最優秀賞に選ばれたフェレーラ・カズヨシ・ジョセフさん=鳥栖市桜町のCODO外語観光専門学校

 鳥栖市田代外町の日本語学校・弘堂国際学園(山本由子校長)で7月27日、学生によるスピーチコンテストが開かれた。クラス代表の6人が母国と日本の文化の違いなどをテーマに話した。

 コンビニエンスストアでアルバイトするネパールのプリティビ・サプコタさん(20)は「レジ袋はいいです」と言われて「いらない」の意味とは思わずレジ袋に入れてしまい、「『いい』には二つの意味があることが分かりました」と言葉の難しさを話した。

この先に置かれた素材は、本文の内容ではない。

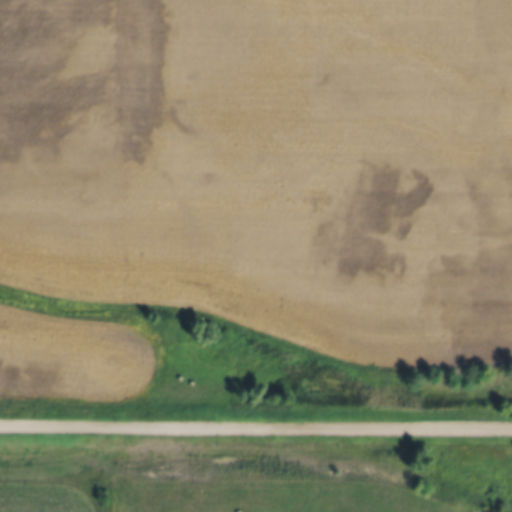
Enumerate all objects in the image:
road: (255, 425)
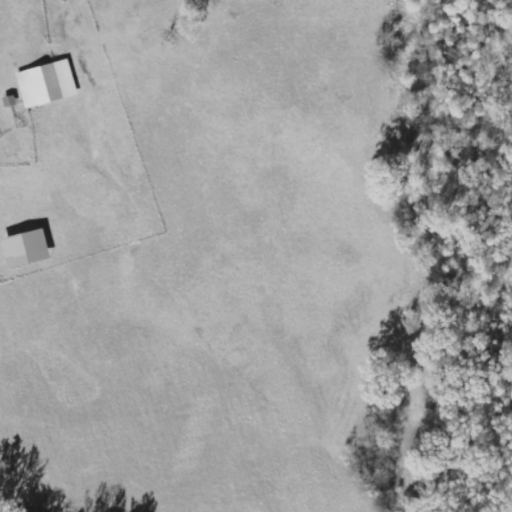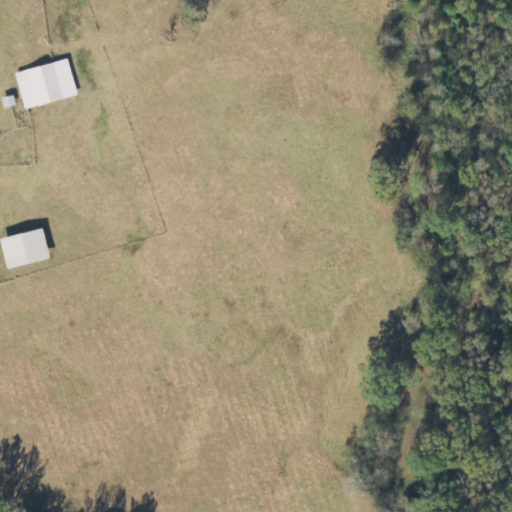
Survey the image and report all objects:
building: (49, 85)
building: (12, 102)
building: (31, 249)
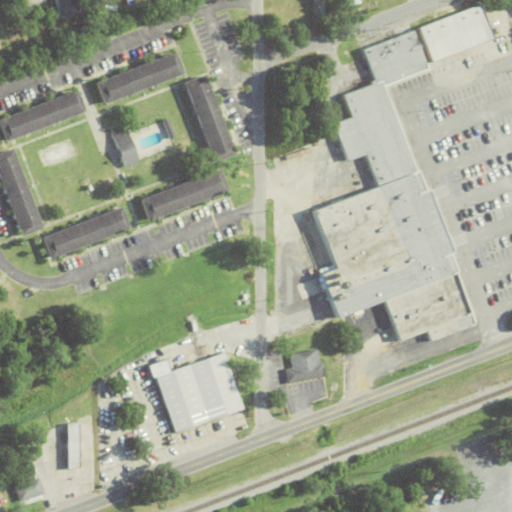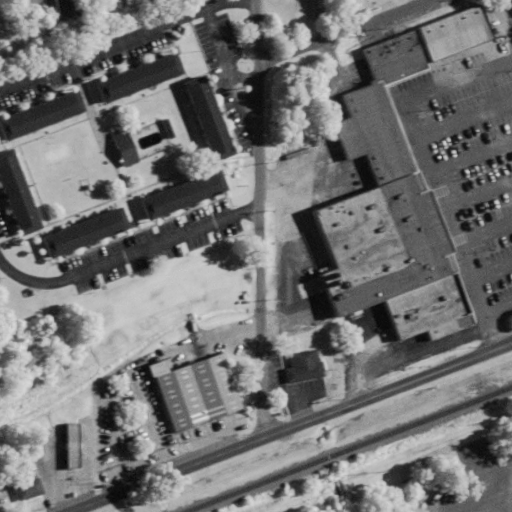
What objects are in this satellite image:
building: (347, 0)
building: (385, 2)
building: (35, 3)
building: (347, 3)
building: (28, 5)
building: (65, 9)
road: (345, 32)
building: (455, 32)
building: (455, 33)
road: (228, 72)
building: (138, 77)
road: (245, 78)
building: (138, 79)
building: (40, 115)
building: (39, 116)
building: (208, 117)
building: (207, 119)
road: (465, 119)
building: (124, 148)
building: (124, 149)
parking lot: (474, 156)
road: (471, 157)
road: (430, 172)
building: (16, 193)
building: (183, 194)
building: (182, 195)
building: (17, 196)
road: (478, 196)
building: (387, 210)
building: (388, 217)
road: (260, 220)
road: (32, 229)
building: (85, 232)
building: (84, 234)
road: (485, 234)
road: (491, 272)
road: (498, 310)
building: (304, 367)
building: (304, 368)
building: (196, 391)
building: (198, 394)
road: (295, 428)
building: (72, 445)
building: (72, 448)
railway: (350, 450)
building: (3, 467)
building: (27, 490)
building: (28, 490)
road: (511, 502)
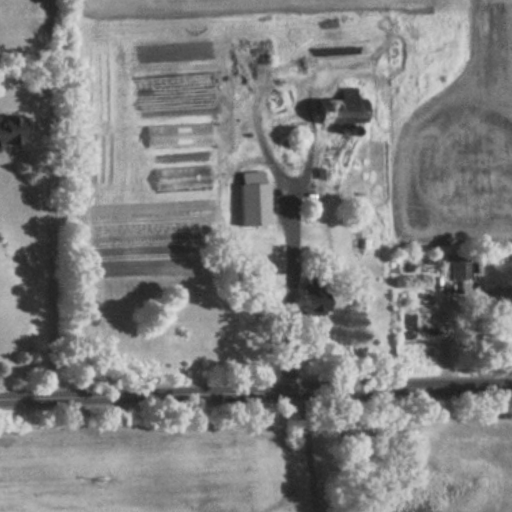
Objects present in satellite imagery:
building: (338, 110)
building: (252, 204)
road: (54, 268)
building: (464, 269)
road: (287, 293)
building: (313, 295)
building: (501, 297)
road: (256, 392)
road: (308, 447)
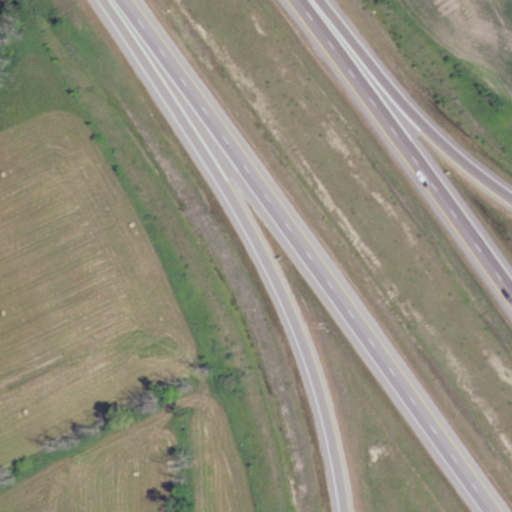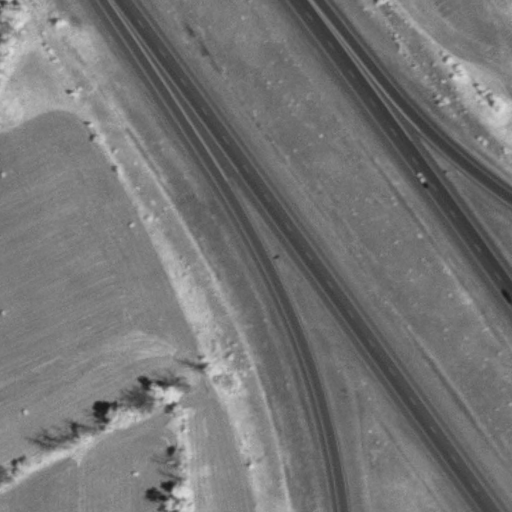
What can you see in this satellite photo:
road: (406, 104)
road: (407, 144)
road: (260, 247)
road: (313, 255)
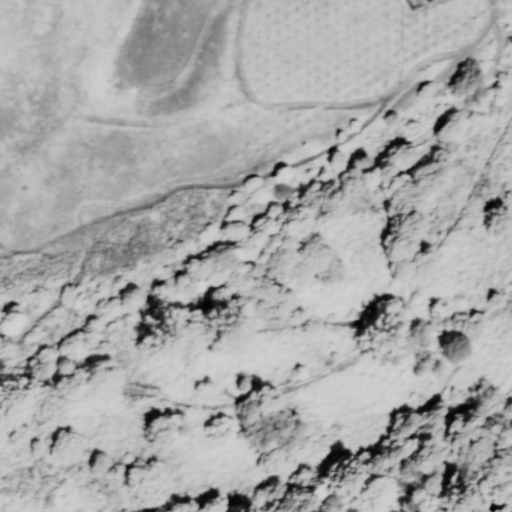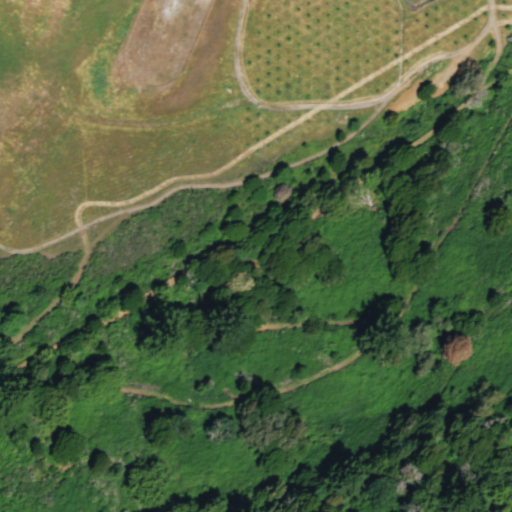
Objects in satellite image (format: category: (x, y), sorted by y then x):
road: (338, 108)
road: (247, 180)
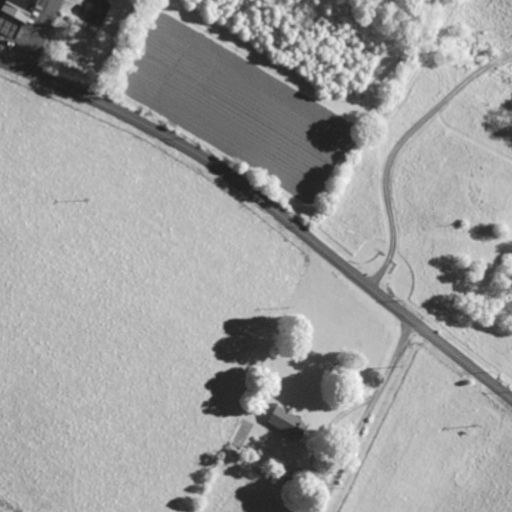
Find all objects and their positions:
building: (18, 8)
building: (95, 11)
building: (15, 15)
road: (40, 35)
road: (396, 147)
road: (270, 209)
road: (365, 418)
building: (286, 421)
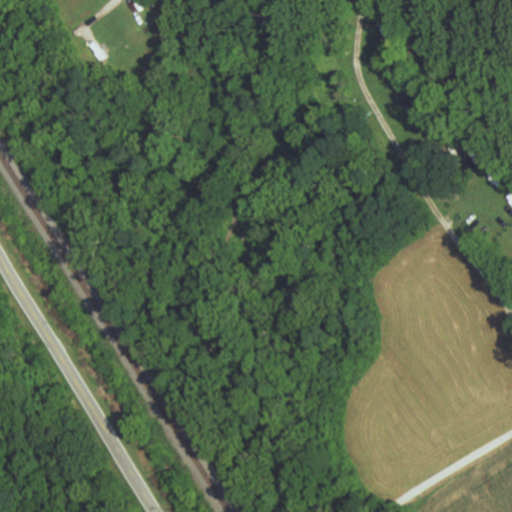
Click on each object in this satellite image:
road: (412, 164)
railway: (114, 332)
road: (76, 383)
road: (444, 473)
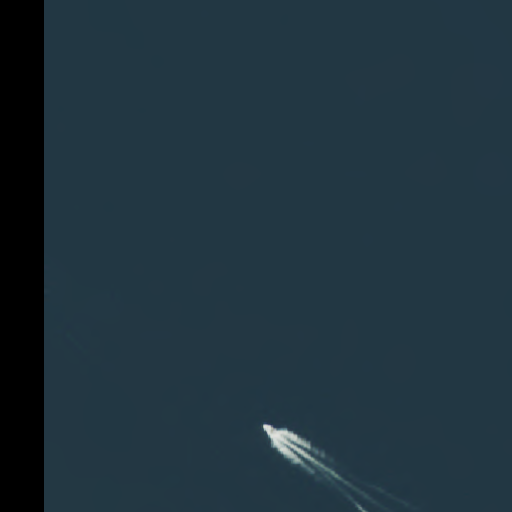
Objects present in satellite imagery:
river: (263, 245)
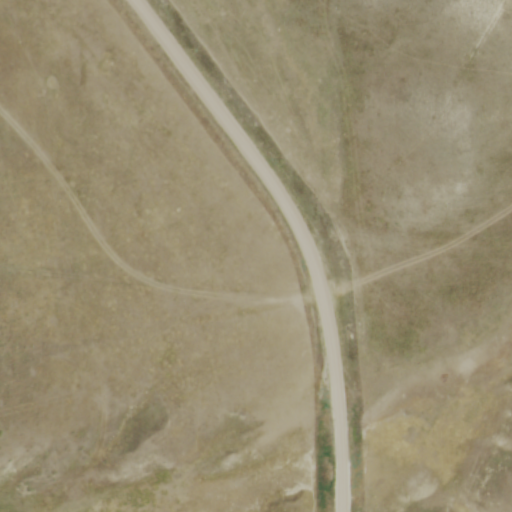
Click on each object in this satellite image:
road: (306, 232)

 最優秀に選ばれたフェレーラ・カズヨシ・ジョセフさん(18)の母国フィリピンには“美しさの基準”があり、女性は無理をしてまで肌を白くし、髪をストレートにするという。日本の女性は服も髪型もさまざまで、それぞれを「かわいいね」と褒めるのに感銘を受け、「人を外見でなく中身で理解すれば、苦しむ人は少なくなり、みんな自分を愛することができる」と訴えた。

 コンテストは2001年の開校時から続け、新型コロナで入国できていない学生も多い中、規模を縮小して開いた。山本校長は「日本に来て約半年で、こんなに素晴らしいスピーチができてびっくりした」と講評し、日本独特の習慣や文化への鋭い気付きをたたえていた。(樋渡光憲)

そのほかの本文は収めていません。